== Questions on the material ==
a – List each distinct username that posts in the radiator thread.
b – Copy the radiator thread from "## GTO JUDGE" to "the tail pipes.", word for word.
c – In the radiator thread, how far did Matt37 drive back from the gym with no coolant?

== Text shown ==

──────────────────────────────

# Radiator problem...



## Matt37 (Oct 25, 2006)

Well... I just got literally 2 weeks ago a 2006 GTO with 12k on it and today already had my first problem...

I was on my way to the gym and noticed the car smoking alot... (you could see smoke pouring out of the opening of the hood scoops... 

Then, this distinct awful smell began to arise... and thats when I knew it was probably the radiator...

I checked coolant level and it was totally bone dry... the thing is the guy I bought it from had it serviced and all liquids replaced 1 day before I bought it so basically 2 weeks ago...

I am thinking I dropped coolant fluid somewhere... I just hope to god their isnt a leak or the radiator is bad... Could that be possible on a 12k mile car??

I also hope I didnt do any damage driving it back from the gym (about 15 miles away) with no coolant at all... A blow head gasket two weeks into it would not be a good start.


----------



## PEARL JAM (Sep 6, 2005)

What your gonna have to do is refill the cooling system and run it to see the leak. To my knowledge cooling problems are rare on these cars, especilally with low milage. I'd be suspicious of the work performance that was done before you bought the car.


----------



## GTO JUDGE (May 14, 2005)

If you're leaking coolant you will see where it's coming from. Look beneath the car as well, you will see stains.
If you see no evidence of leakage, could be the coolant was near empty when you got it.

Check the oil level. Verify the oil level. If you notice it grossly overfilled, if it is, could be coolant leaking in there. If so, head gasket could be the cause, also look to see if there is coolant coming out the tail pipes.


----------



## Matt37 (Oct 25, 2006)

Well it still has 2 years of warranty left on it so iam not even going to mess around with it.... ill just take it over to the dealership.


----------



## ELP_JC (Jan 9, 2007)

Have read several comments where LS2 owners don't purge the system correctly and leave a huge air bubble inside the engine, which prevents proper cooling with the results you mentioned. I'd bet money that's what happened to you due to your mileage. 
Fill the radiator to the top, turn the temp knob on the A/C to full hot, start the engine, and refill the radiator to the top. Shut down engine. Refill again.

Now, that's all usually needed on most cars, but am suspecting the GTO might be harder to purge. Another way to do it is to idle the engine until the thermostat opens up (before topping off radiator, as hot coolant expands), then refill radiator and close it up.

──────────────────────────────

== Given entries ==
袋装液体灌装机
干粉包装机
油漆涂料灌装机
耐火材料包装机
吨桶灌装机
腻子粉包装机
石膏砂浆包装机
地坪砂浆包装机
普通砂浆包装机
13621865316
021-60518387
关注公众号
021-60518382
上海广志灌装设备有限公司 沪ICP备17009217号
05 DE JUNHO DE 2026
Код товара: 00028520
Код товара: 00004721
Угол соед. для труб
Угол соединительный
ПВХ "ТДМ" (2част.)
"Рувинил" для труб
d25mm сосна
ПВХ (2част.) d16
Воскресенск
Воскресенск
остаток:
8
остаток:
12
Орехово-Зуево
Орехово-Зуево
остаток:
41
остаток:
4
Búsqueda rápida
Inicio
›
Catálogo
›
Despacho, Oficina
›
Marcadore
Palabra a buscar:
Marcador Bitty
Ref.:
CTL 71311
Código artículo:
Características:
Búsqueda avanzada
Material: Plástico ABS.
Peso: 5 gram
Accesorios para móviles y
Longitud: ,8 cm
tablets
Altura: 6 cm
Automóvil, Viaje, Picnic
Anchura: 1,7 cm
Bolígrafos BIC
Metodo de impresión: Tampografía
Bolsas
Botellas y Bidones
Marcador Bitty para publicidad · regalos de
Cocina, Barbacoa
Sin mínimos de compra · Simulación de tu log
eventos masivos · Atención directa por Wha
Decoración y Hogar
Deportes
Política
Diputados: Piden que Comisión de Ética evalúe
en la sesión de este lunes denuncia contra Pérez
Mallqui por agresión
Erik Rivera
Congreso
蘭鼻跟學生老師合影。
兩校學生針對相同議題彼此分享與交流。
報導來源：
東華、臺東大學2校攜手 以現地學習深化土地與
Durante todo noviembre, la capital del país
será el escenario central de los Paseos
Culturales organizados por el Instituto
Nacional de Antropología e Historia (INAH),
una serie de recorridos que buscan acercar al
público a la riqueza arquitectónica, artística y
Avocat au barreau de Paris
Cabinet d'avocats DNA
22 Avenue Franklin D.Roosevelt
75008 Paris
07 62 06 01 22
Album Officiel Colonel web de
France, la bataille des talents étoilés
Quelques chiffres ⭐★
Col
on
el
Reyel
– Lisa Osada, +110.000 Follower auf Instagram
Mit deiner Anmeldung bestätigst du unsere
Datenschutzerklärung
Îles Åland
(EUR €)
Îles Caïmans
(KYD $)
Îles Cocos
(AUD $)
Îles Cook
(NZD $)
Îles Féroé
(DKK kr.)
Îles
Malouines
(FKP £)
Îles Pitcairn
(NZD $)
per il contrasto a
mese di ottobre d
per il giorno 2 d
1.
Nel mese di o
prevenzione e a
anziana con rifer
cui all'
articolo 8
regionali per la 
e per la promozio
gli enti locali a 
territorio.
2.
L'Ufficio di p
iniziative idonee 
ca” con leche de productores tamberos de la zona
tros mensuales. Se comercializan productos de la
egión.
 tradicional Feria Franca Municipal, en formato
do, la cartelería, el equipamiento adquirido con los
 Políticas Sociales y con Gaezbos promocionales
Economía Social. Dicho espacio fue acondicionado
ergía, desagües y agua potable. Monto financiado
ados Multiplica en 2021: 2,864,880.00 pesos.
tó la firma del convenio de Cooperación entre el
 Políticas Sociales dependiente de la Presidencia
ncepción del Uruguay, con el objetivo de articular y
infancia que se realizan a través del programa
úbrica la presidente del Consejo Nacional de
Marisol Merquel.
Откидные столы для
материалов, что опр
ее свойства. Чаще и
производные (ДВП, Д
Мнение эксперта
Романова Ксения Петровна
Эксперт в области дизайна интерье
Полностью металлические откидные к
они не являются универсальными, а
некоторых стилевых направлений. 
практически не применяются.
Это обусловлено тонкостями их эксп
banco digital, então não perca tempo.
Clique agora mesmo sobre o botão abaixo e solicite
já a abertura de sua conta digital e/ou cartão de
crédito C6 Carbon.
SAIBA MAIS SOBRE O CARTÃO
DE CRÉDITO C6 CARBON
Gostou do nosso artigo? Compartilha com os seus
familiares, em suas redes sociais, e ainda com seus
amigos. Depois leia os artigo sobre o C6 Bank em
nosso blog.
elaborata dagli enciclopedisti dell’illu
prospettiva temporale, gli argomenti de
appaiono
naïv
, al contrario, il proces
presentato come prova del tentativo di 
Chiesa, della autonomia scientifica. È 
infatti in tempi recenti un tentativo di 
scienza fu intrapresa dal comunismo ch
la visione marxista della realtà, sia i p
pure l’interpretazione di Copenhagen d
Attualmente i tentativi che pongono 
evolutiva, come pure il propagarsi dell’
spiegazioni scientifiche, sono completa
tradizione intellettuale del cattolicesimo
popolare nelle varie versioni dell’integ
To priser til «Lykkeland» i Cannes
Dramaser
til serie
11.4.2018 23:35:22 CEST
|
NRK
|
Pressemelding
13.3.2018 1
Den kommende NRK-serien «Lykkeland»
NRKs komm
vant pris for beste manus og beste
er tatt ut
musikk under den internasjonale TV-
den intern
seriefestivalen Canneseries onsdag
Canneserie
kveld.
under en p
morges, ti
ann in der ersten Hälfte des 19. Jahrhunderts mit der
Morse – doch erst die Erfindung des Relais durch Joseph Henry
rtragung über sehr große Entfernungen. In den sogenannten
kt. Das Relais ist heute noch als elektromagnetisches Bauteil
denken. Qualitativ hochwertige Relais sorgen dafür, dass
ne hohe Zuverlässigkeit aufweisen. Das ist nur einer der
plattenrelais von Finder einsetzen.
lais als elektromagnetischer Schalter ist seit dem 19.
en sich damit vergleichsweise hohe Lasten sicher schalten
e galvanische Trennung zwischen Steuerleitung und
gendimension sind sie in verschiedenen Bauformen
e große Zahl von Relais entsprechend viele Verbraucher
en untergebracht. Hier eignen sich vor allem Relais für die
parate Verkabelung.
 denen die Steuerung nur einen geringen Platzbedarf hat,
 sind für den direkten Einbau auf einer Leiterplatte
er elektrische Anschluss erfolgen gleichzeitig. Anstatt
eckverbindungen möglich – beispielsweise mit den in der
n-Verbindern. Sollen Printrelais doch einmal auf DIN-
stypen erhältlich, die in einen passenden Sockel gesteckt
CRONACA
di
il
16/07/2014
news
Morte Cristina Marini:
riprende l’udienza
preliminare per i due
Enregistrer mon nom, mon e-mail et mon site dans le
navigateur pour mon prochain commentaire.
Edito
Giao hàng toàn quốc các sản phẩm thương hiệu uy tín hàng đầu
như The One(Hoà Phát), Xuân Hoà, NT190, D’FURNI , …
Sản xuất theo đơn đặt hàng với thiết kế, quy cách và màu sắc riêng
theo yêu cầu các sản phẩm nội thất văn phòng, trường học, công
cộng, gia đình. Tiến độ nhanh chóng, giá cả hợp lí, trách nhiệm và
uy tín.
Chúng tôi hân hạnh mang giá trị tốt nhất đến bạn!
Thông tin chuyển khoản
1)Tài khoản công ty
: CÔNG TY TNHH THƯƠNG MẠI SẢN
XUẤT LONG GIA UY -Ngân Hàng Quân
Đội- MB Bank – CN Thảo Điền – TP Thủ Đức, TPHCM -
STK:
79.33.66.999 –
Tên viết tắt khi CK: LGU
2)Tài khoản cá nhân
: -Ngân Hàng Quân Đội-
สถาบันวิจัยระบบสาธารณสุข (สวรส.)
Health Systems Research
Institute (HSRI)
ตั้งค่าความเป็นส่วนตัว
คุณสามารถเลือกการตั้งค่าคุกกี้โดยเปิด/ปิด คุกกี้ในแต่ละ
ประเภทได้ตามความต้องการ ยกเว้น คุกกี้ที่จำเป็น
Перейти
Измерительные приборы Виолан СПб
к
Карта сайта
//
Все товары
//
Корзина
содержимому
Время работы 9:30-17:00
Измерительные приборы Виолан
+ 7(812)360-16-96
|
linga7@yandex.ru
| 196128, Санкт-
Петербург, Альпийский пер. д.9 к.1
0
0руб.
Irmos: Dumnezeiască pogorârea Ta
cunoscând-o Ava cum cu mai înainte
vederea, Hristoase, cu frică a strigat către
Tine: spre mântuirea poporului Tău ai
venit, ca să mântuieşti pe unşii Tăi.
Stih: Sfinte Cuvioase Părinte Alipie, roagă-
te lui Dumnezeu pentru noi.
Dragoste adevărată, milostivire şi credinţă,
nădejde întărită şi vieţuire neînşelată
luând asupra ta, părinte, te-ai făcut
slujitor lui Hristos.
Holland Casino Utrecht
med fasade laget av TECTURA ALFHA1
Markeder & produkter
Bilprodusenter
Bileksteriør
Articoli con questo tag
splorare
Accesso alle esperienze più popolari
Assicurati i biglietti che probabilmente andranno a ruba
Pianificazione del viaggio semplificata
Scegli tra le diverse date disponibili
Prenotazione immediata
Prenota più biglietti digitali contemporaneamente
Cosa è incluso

──────────────────────────────

== Solution set ==
a – Matt37, PEARL JAM, GTO JUDGE, ELP_JC

b –
## GTO JUDGE (May 14, 2005)

If you're leaking coolant you will see where it's coming from. Look beneath the car as well, you will see stains.
If you see no evidence of leakage, could be the coolant was near empty when you got it.

Check the oil level. Verify the oil level. If you notice it grossly overfilled, if it is, could be coolant leaking in there. If so, head gasket could be the cause, also look to see if there is coolant coming out the tail pipes.

c – About 15 miles.